Wednesday, January 9, 2019

2937 tasks

I feel like a big boy.

I just submitted an array job that consists of 2937 tasks to BU's shared computing cluster. Granted, they are embarrassingly parallel tasks, but this is still a job that consists of almost 3000 tasks so allow me to feel pretty pleased with myself.

Ok, let's back up a bit. Here's what I needed to do: I needed to run 89 yearly analysis (1922-2010) on 33 separate datasets (33 x 89 = 2937). I have been using the cluster to split my analysis by province, thus running 33 instances of the dofile at the same time. The SGE has a built-in FOR loop so it's pretty straightforward. I just tacked this on:
#$ -t 1-33
This loop uses an environment variable in SGE, $SGE_TASK_ID. I can then pass this variable to a macro in Stata:
local taskID : env SGE_TASK_ID
But how do I nest a second loop to complete the job? The last example from here suggests that I can create bash shell variables from the SGE environment variable. The bash shell also has built-in arithmetic operations, so one way is to work backwards: calculate the number of tasks I needed to complete, and split this into two loop counters (provID going from 1-33 and yearID going from 1922-2010), then passing the two counter variables along to Stata a la passing along taskID above. Here's the arithmetic operation I did:
#$ -t 1-2937
year_index=$(( (SGE_TASK_ID - 1) % 89 + 1 ))
prov_index=$(( (SGE_TASK_ID - year_index)/89 +1 ))
It turns out to not be as simple as that, however. Stata did not recognize my newly constructed environment variables. The suggested solutions both in Statalist and Stackoverflow called for either modifying the .bash_profile or launching AppleScript Editor, which I'm not comfortable doing and/or don't know how to do it on the cluster (and don't feel like spending extra three hours trying to experiment with a possibly disastrous outcome).
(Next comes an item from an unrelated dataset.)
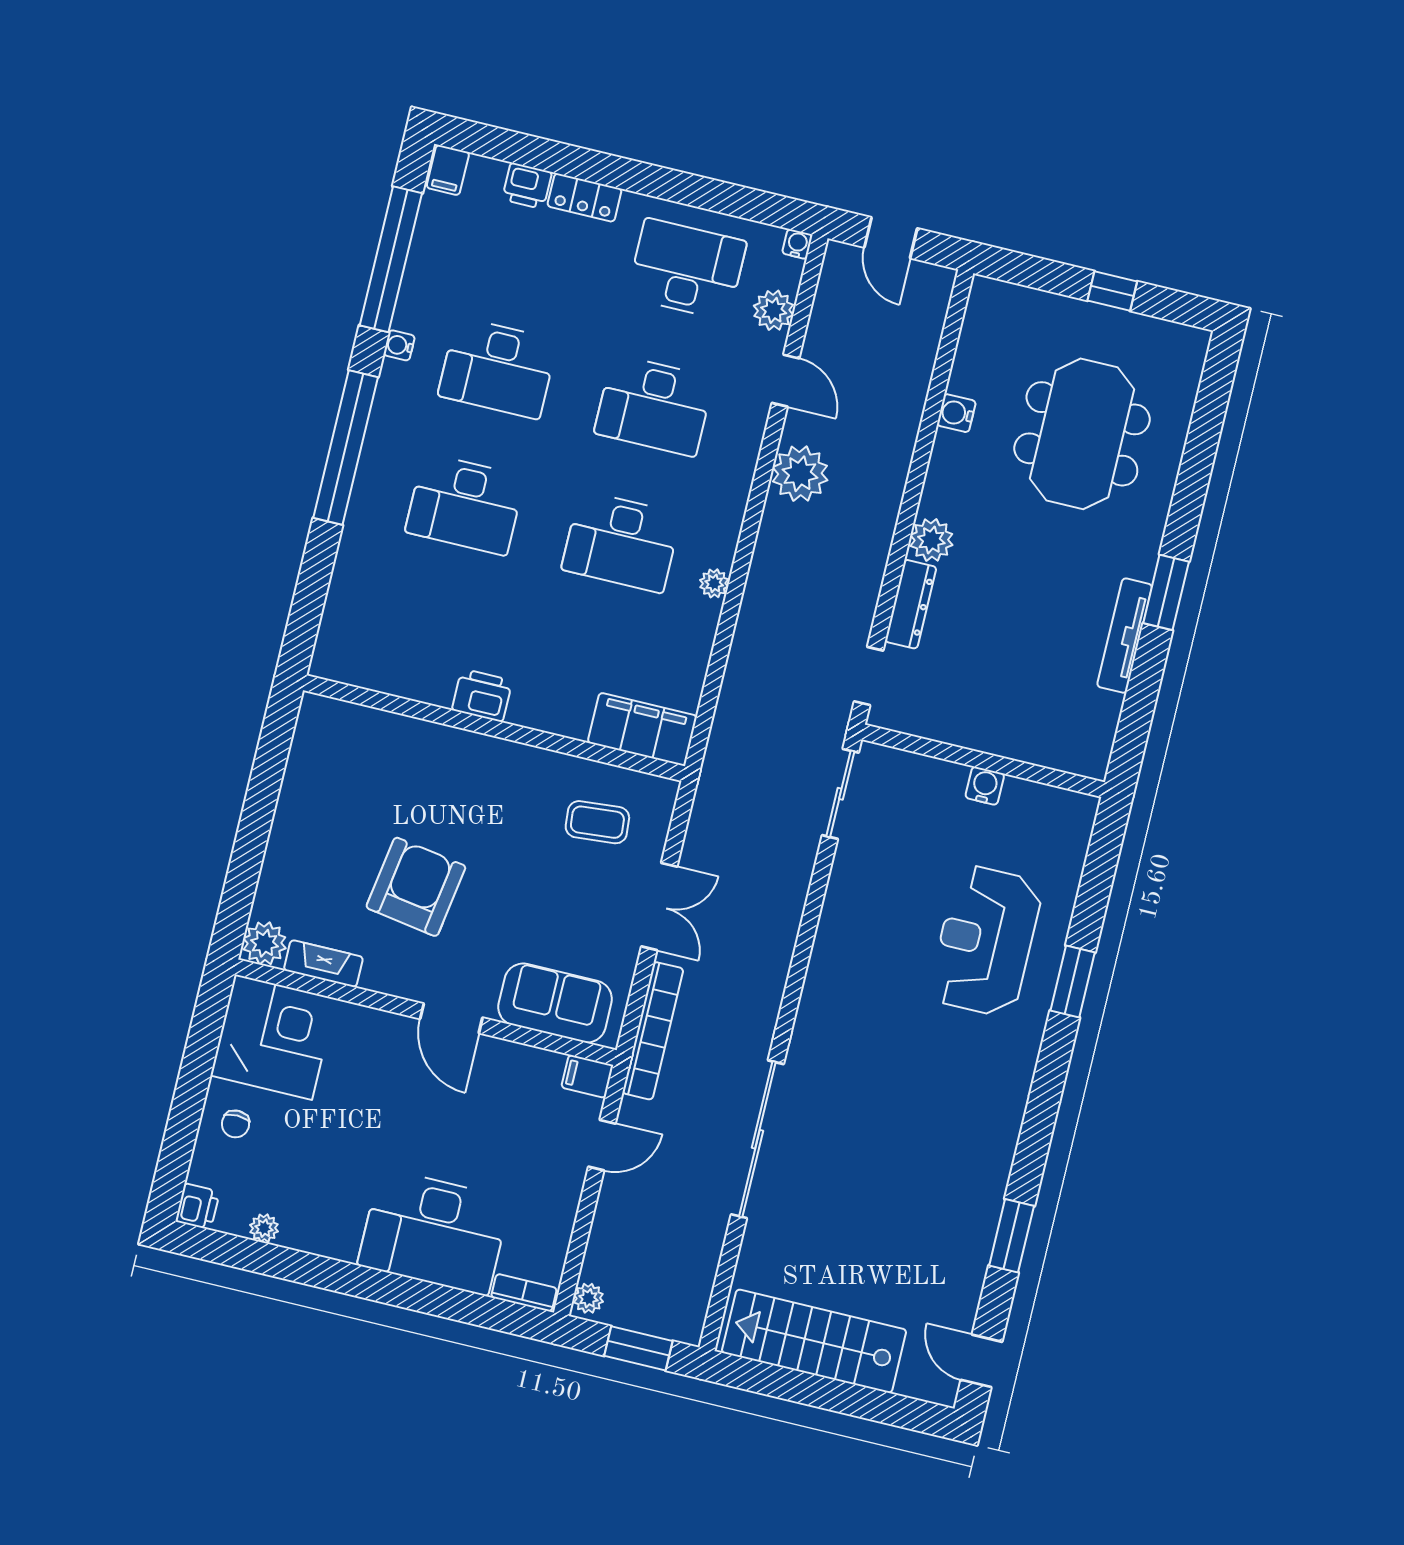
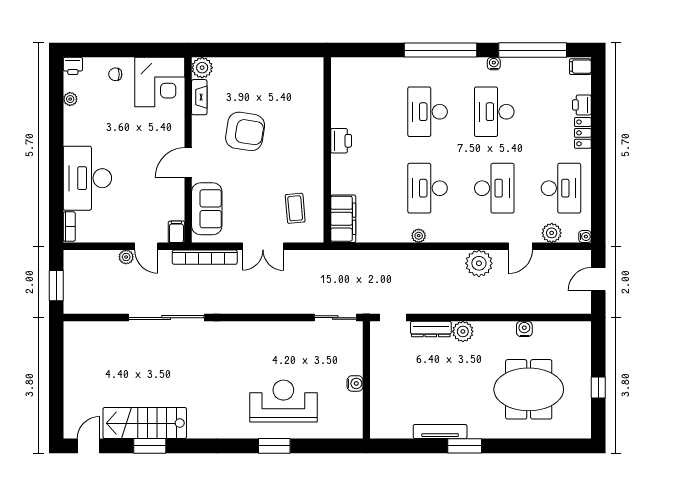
desk: (654, 406) -> (494, 188), turned 180
plant: (588, 1298) -> (126, 257), moved
stairs: (814, 1341) -> (145, 423), moved, turned -90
So here's what ends up working for me: I abandoned the idea of creating two loop counters using bash shell, straight up passed the $SGE_TASK_ID to Stata, and only in Stata split them into the approriate counters.
local taskID : env SGE_TASK_ID
local year_per_prov = 89
local yearID = mod((`taskID'-1),`year_per_prov')+1
local provID = floor((`taskID'-1)/`year_per_prov')+1
And this worked.


Only my inbox is groaning with the barrage of notification emails after the jobs are completed successfully.



P.S. I was worried 3000 is a bit much so I also limit the number of tasks running concurrently. First to 50, then to 150.
#$ -tc 150
With caps at 50, the job took roughly 5 hours. Tripling the limit (so it's as if I have 150 different computers running my dofile!) made the job took just around a couple of hours!